By Chioma Obinagwam
After a protracted lull in the equities market, the Nigerian Stock Exchange’s(NSE) key metrics- NSE All-Share Index and Market Capitalization leaped marginally by 0.30 per cent and 0.32 per cent to close the week
at 25,817.69 basis points(bps) and N8.883 trillion respectively.
Nevertheless, analysts argue that the market may not sustain the rally that took place in the week under review(the week ended December 9, 2016).
The rebound, which was triggered by mostly gains in the stocks listed on the Oil and Gas sector of the NSE, highly capitalised, impacted significantly on the NSE key indicators.

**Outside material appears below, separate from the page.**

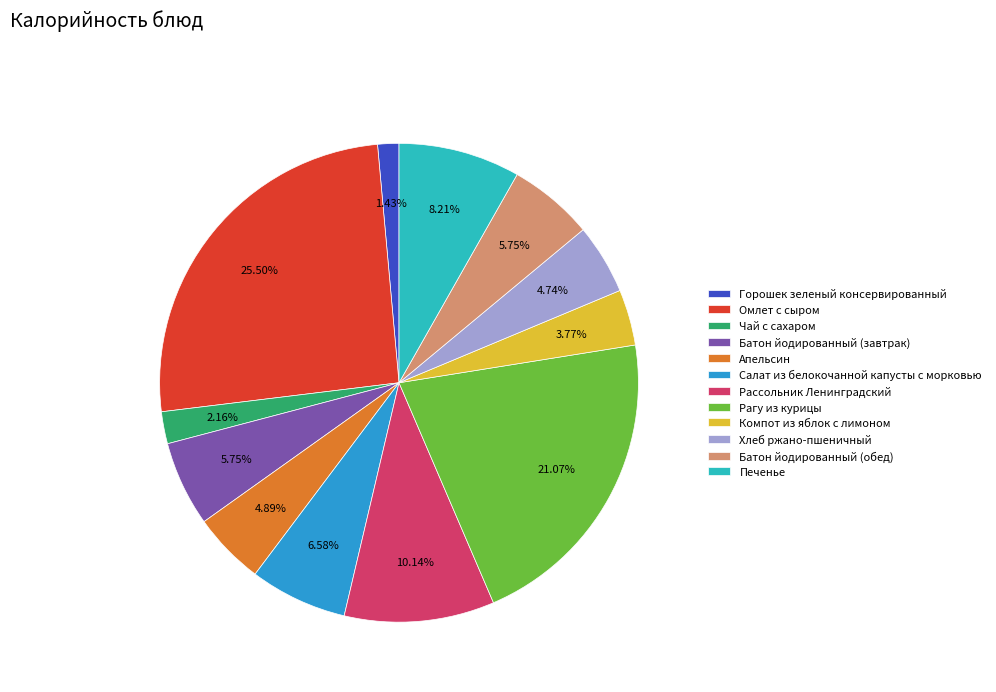

Between Печенье and Компот из яблок с лимоном, which is larger?

Печенье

Extracts from the NSE weekly report in the review period showed that the NSE Oil/Gas index increased the most during the week from 287.77bps to 310.04bps; representing an increase of 22.77points or 7.74 per cent week to date.
Expectedly, investors sudden appetite for the Oil and Gas stocks was stimulated by the recent increase in the global oil prices.
Notwithstanding the gains recorded in the sector, pundits are skeptical about the sustainability of the upward trend.
They argued that the prices of the oil stocks have grown repeatedly on the exchange which may lead to profit-taking.
If it happens, the sector responsible for the rebound would witness a free-fall in its share prices, which may drag the measurement indicators down.
Charles Fakrogha, analyst and Stockbroker at Foresight Securities Limited said: “You would recall that the crude oil prices went up. Oil stocks like Forte Oil, Mobil, Oando, Total etc went up as well as. Since, they are high cap stocks, they influenced the All-Share index and the Market Capitalisation.”
Although Fakrogha mentioned other factors like investors trying to balance their portfolio to prepare for the forthcoming year, the sustainability of the trend is not certain.
“The market must be a market. I don’t expect to see the market maintaining momentum. I expect to see stock prices, particularly, the Oil stocks go down because the prices have really grown,”he said.
With respect to other sectors, he’s also of the opinion that they may not witness a boom, “except there’s significant development or news that’ll drive it,” he added.
Olufemi Timothy, President of Renaissance Shareholders Association of Nigeria, believes that the rebound is not realistic because the end of the year is characterised by huge spending brought bought about by the festivity, hence pressure is usually exerted on the capital market and other channels to satisfy the needs.
“Maybe money is coming in from somewhere we don’t know. I know that this is the time when the market is down because of pressure from investors who’ll be selling their stocks in order to shop for the festive season. I don’t see the market sustaining it,” he said.
Timothy reiterated that he has severally advised investors to look at the fundamentals of the companies they intend to invest in before delving.
Meanwhile, as investors trade on the Nigerian bourse after the holiday, market observers are watching with keen interest to see the direction and the posture of the market and if the proposition of the analyst and the shareholders would come to play on the market or not.